* [The problem] Without including any images, please transcribe all the lines below exactly.

* [The input]
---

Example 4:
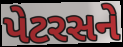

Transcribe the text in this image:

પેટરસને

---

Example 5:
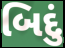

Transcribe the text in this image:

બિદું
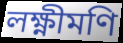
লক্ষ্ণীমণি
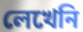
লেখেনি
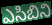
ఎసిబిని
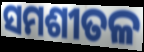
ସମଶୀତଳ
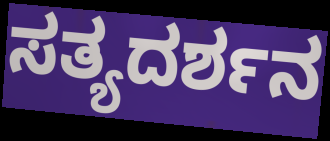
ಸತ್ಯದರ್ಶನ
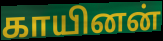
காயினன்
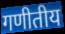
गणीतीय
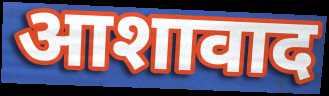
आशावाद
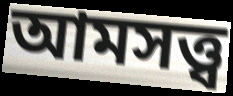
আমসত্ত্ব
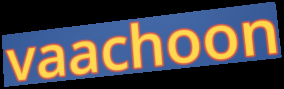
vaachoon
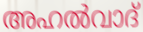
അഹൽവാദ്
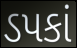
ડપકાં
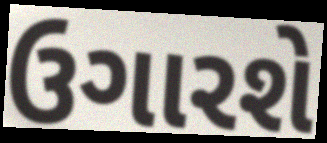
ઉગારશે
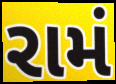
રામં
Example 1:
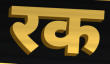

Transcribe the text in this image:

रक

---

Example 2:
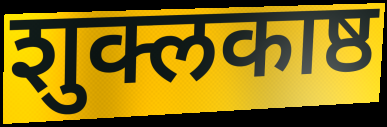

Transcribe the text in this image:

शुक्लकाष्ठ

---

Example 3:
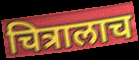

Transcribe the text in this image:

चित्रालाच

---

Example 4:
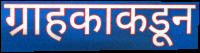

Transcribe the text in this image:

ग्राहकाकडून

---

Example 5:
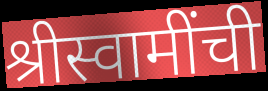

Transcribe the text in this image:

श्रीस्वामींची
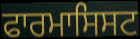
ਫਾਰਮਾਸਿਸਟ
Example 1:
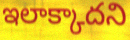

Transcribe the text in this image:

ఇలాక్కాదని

* [Problem solution]
---

Example 4:

Transcribe the text in this image:

પેટરસને

---

Example 5:

Transcribe the text in this image:

બિદું
লক্ষ্ণীমণি
লেখেনি
ఎసిబిని
ସମଶୀତଳ
ಸತ್ಯದರ್ಶನ
காயினன்
गणीतीय
आशावाद
আমসত্ত্ব
vaachoon
അഹൽവാദ്
ડપકાં
ઉગારશે
રામં
Example 1:

Transcribe the text in this image:

रक

---

Example 2:

Transcribe the text in this image:

शुक्लकाष्ठ

---

Example 3:

Transcribe the text in this image:

चित्रालाच

---

Example 4:

Transcribe the text in this image:

ग्राहकाकडून

---

Example 5:

Transcribe the text in this image:

श्रीस्वामींची
ਫਾਰਮਾਸਿਸਟ
Example 1:

Transcribe the text in this image:

ఇలాక్కాదని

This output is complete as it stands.